* [What to do] Repeat the following records line for line, with no changes, and leave the pictures out of your answer.

── Exercise input ──

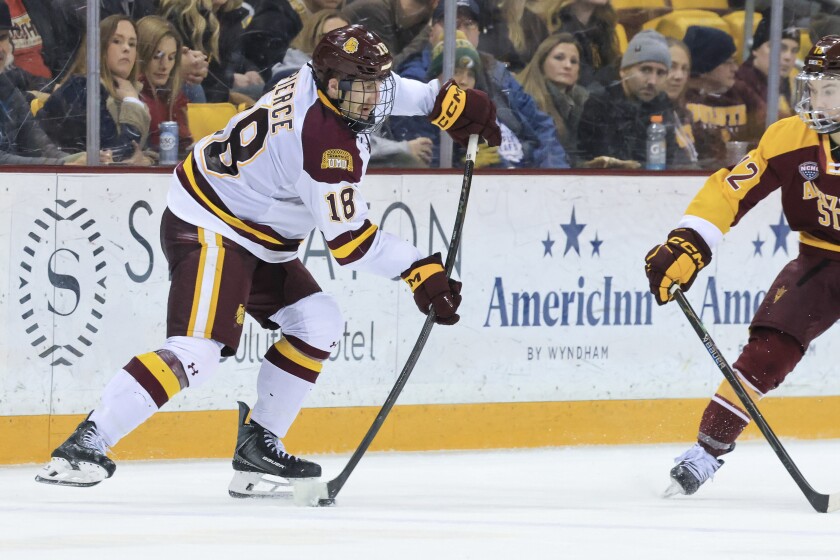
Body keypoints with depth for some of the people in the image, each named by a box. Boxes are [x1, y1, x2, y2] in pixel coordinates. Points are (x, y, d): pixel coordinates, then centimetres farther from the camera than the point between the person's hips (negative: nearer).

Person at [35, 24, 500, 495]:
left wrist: (447, 100, 15)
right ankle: (84, 446, -28)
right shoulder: (326, 142, -27)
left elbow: (379, 87, 24)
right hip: (209, 230, -11)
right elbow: (348, 237, -22)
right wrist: (420, 270, -18)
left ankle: (259, 446, 11)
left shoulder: (321, 80, -1)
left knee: (318, 324, 9)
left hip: (253, 236, 11)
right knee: (200, 349, -24)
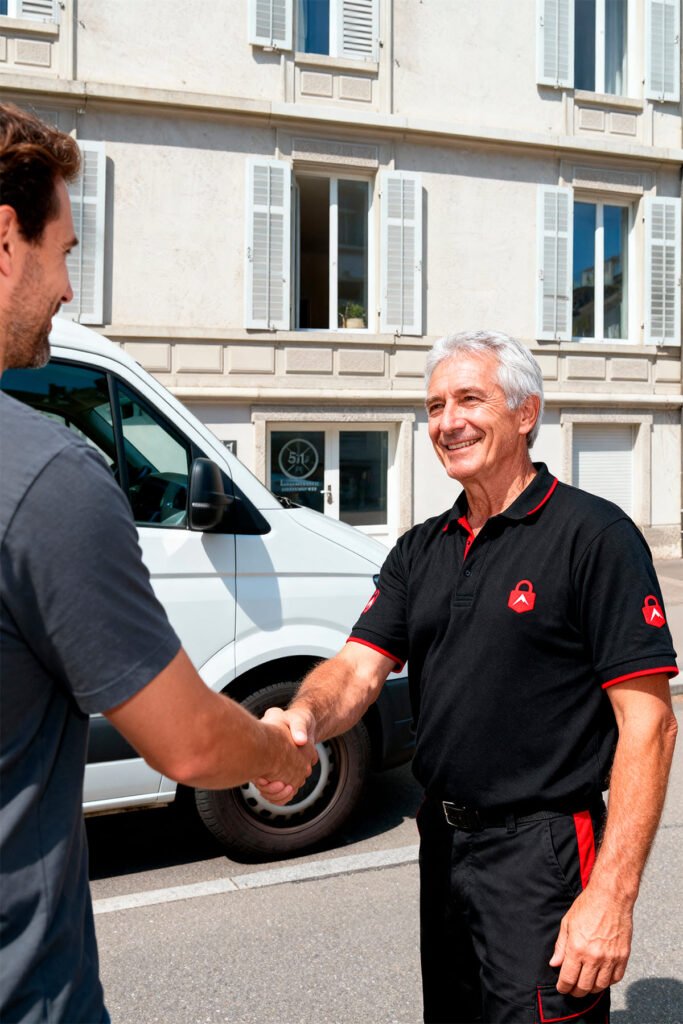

───

* [Finished task]
Body keypoints with depth for some of the people in the image, each named by a box. Boxes are [x1, y1, x2, y2] in pixel coordinates. Points are (x, y, d): pixel coordinates, then centimetres farther from the camera than the point between the person's hips (negative: nearer).

Person at [35, 24, 500, 495]:
left wrist: (447, 100, 15)
right ankle: (84, 446, -28)
right shoulder: (326, 142, -27)
left elbow: (379, 87, 24)
right hip: (209, 230, -11)
right elbow: (348, 237, -22)
right wrist: (420, 270, -18)
left ankle: (259, 446, 11)
left shoulder: (321, 80, -1)
left knee: (318, 324, 9)
left hip: (253, 236, 11)
right knee: (200, 349, -24)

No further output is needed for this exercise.